Practically, since your protocol does not use the private keys anyway, you might as well rename “public key” to “key” and notice yourself that you´re exchanging those keys (aka “secrets”) in public with no security what so ever. $User_{Key} \rightarrow Server$ is transmitted unprotected! Anyone eavesdropping the key exchange can intecept those keys and abuse them accordingly. Bob would have no chance to know if a received message was send and encrypted by Alice or Eve.
Also…
Suppose A want to send a message m to B using AES:
- The server generates a random symmetric key key_AES and encrypts it using pub_A and pub_B. Then it sends the encrypted key to Alice and Bob respectively.
Well, your protocol describes that you are expecting Alice and Bob to send their message in plain text to the server, and then the server encrypts the message to send it to Bob. What makes you think Eve will not abuse the fact you are sending “plain text” to the server? That marks another big flaw in your protocol: $User_{message} \rightarrow Server$ is transmitted unprotected!
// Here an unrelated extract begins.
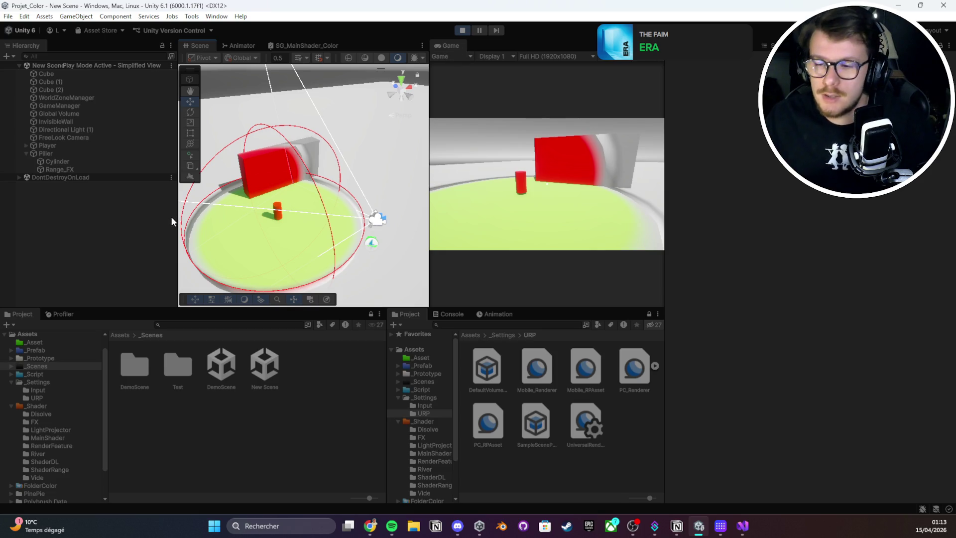
pyautogui.press('f')
pyautogui.doubleClick(455, 45)
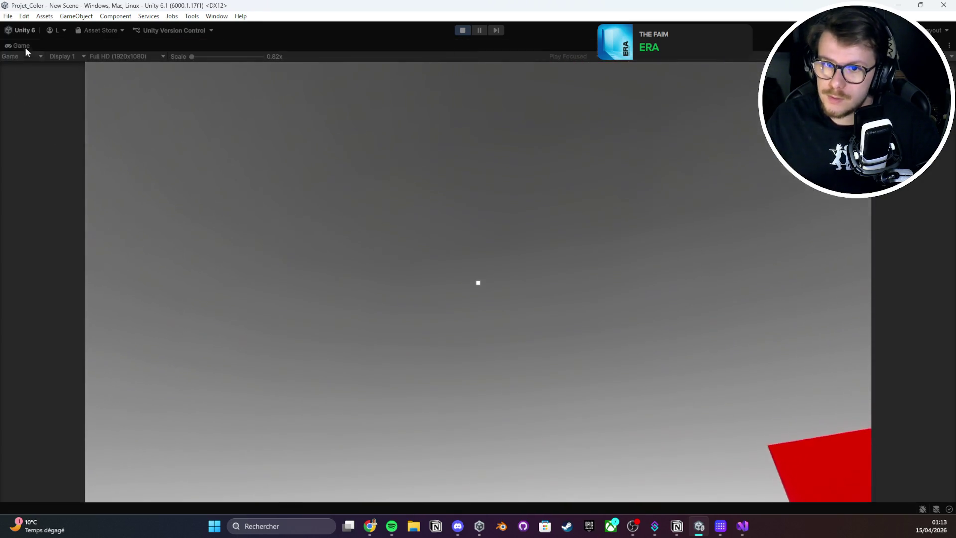
pyautogui.doubleClick(24, 47)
Does this (chat) protocol for key exchange exist?
No. The obvious reason is that your idea of a secure protocol is absolutely insecure!
Besides that, your protocol idea is a prime example showing you why not to create your own crypto. There are ample well-vetted protocols available (for example diffie-hellman and ecc-based DH) which you can use as a base for mobile chat apps. Don´t shoot yourself in the foot by trying to invent something while better and more secure solutions already exist.
To get you going, I´d like to advise you to read up on both Diffie-Hellman key exchange and the (more recent) Elliptic curve Diffie–Hellman. Doing so will help you grasp how secure public/private key exchanges actually work, and (assuming you implement things correctly) each of them can be used to create secure chat apps.